Por: Pedro Paulo de Jesus
Há uma diferença enorme entre fazer jornalismo e participar de uma campanha de desconstrução pública. O que se viu nesta segunda-feira contra o presidente da CBF, Samir Xaud, parece muito mais próximo da segunda hipótese.
De repente, uma sequência de reportagens, acusações, fotografias, relatos e insinuações tomou conta das manchetes. Tudo ao mesmo tempo. Tudo concentrado em poucas horas. Tudo com um único alvo: o presidente da CBF.
É evidente que qualquer dirigente esportivo deve prestar contas de seus atos. Se houver irregularidades, que sejam investigadas dentro do devido processo legal. Mas uma pergunta precisa ser feita: por que essa avalanche surgiu exatamente agora?
Quem acompanha os bastidores do futebol sabe que a presidência da CBF é um dos cargos mais cobiçados e mais pressionados do país. O futebol movimenta bilhões, influencia eleições em federações e mexe com interesses poderosos. Ninguém chega ao topo sem contrariar grupos que se julgavam donos do poder.
Por isso, é difícil acreditar que a sucessão de reportagens tenha ocorrido apenas por acaso. Quando vários fatos são apresentados simultaneamente, criando um ambiente de condenação pública antes mesmo de qualquer apuração formal, o objetivo parece ser menos informar e mais desgastar.
E há outro aspecto preocupante: a tentativa de misturar vida pessoal com gestão institucional. O torcedor brasileiro quer saber se a CBF está funcionando, se a arbitragem evolui, se as competições melhoram e se o futebol nacional avança. Transformar a vida privada em espetáculo pode gerar cliques, mas não necessariamente produz informação de interesse público.
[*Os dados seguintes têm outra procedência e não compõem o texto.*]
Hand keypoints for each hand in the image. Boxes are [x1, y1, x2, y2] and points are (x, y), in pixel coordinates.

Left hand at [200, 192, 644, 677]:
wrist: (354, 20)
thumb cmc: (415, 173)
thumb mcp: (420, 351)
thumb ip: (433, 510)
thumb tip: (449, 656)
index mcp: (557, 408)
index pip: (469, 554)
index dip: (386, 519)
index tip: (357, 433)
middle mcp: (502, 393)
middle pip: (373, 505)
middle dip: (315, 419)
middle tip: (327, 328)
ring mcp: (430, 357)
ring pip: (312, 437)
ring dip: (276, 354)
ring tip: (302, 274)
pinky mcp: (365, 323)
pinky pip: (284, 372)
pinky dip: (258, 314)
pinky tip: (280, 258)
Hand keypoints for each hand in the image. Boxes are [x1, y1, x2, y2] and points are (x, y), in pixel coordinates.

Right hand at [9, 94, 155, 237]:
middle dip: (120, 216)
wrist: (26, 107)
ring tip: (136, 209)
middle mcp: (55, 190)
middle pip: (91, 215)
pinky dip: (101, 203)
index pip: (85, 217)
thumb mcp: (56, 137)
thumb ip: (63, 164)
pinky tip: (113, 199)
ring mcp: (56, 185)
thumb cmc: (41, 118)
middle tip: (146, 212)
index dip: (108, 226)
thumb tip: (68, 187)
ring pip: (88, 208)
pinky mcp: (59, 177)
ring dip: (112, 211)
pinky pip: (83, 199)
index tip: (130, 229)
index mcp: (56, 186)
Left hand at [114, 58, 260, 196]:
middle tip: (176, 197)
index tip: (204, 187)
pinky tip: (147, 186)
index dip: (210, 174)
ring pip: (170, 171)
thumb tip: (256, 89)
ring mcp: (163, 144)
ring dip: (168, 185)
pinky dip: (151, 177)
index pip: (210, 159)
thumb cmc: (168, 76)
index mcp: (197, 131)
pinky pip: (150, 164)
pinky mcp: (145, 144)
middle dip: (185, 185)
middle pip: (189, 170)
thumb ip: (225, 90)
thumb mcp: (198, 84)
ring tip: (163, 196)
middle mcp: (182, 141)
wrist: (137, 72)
Léo Dias construiu sua carreira sabendo como poucos movimentar a opinião pública. Tem audiência, influência e alcance. Justamente por isso, sua responsabilidade é ainda maior. Quando uma série de publicações é disparada em sequência contra uma única pessoa, o questionamento sobre a motivação é inevitável.
A impressão que fica é a de que Samir Xaud está sendo julgado no tribunal das manchetes antes de ser ouvido no tribunal dos fatos.
Talvez existam explicações para todas as denúncias. Talvez algumas delas sejam verdadeiras. Talvez outras não resistam ao tempo. Mas o que chama atenção não é apenas o conteúdo das acusações. É a velocidade, a intensidade e a concentração dos ataques.
No futebol brasileiro, quase nunca se ataca alguém dessa forma sem que existam interesses maiores em jogo. E pelo que estamos vendo, dessa vez não parece ser diferente.
E enquanto muitos discutem as manchetes do dia, a pergunta mais importante continua sem resposta: quem ganha com essa questionável tentativa de enfraquecimento de Samir Xaud dentro da CBF?